**Assigned task:**
Restate word for word the entries below, starting with the line with "a faster process." and continuing through the line with "You can access". Include both of those lines and no others.

[Stored items from a collection]
____

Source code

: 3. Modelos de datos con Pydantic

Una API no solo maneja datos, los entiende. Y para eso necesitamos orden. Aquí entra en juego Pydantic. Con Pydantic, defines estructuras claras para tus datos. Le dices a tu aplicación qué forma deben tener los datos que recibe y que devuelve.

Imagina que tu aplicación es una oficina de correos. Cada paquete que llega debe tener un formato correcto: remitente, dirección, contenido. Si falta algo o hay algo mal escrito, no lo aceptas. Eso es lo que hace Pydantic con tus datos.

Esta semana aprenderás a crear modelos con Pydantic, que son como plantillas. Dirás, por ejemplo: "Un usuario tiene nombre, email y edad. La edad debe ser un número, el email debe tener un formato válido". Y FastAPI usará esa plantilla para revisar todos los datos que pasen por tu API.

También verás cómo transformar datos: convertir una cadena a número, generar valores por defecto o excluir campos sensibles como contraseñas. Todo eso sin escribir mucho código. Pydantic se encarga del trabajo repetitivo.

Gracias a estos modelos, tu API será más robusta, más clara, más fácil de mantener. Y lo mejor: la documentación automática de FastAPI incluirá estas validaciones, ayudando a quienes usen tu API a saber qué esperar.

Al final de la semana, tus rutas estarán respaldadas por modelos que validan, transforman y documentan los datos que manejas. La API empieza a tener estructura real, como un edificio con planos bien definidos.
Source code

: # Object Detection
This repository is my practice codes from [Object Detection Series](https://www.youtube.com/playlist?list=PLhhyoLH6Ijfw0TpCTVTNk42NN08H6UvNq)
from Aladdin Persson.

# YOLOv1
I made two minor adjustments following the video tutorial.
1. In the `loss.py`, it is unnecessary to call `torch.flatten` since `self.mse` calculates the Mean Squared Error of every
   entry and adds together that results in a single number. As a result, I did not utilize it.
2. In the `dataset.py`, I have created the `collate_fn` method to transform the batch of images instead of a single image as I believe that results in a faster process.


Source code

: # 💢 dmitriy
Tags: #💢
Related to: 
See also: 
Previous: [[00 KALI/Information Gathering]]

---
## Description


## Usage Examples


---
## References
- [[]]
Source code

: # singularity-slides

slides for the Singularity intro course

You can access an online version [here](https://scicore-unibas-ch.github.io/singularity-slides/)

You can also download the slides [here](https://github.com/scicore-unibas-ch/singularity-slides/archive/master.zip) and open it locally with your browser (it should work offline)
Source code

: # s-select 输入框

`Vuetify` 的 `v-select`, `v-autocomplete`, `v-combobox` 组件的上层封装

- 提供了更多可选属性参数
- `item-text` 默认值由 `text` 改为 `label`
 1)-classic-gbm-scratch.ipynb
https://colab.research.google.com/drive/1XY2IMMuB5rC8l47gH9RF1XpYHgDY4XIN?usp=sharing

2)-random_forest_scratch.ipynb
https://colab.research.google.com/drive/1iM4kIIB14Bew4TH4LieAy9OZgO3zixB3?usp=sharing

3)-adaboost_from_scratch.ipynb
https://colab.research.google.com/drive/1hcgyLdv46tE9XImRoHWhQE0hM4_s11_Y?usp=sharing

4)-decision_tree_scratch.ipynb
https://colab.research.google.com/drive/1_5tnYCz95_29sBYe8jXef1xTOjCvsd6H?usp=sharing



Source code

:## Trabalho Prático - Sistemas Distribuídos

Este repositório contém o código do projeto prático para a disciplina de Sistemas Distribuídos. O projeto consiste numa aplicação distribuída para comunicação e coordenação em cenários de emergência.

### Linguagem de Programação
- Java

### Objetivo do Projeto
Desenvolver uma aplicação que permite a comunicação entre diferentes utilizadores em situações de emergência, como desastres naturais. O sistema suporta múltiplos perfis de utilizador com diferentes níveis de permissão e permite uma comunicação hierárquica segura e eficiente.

____

**Written answer:**
2. In the `dataset.py`, I have created the `collate_fn` method to transform the batch of images instead of a single image as I believe that results in a faster process.


Source code

: # 💢 dmitriy
Tags: #💢
Related to: 
See also: 
Previous: [[00 KALI/Information Gathering]]

---
## Description


## Usage Examples


---
## References
- [[]]
Source code

: # singularity-slides

slides for the Singularity intro course

You can access an online version [here](https://scicore-unibas-ch.github.io/singularity-slides/)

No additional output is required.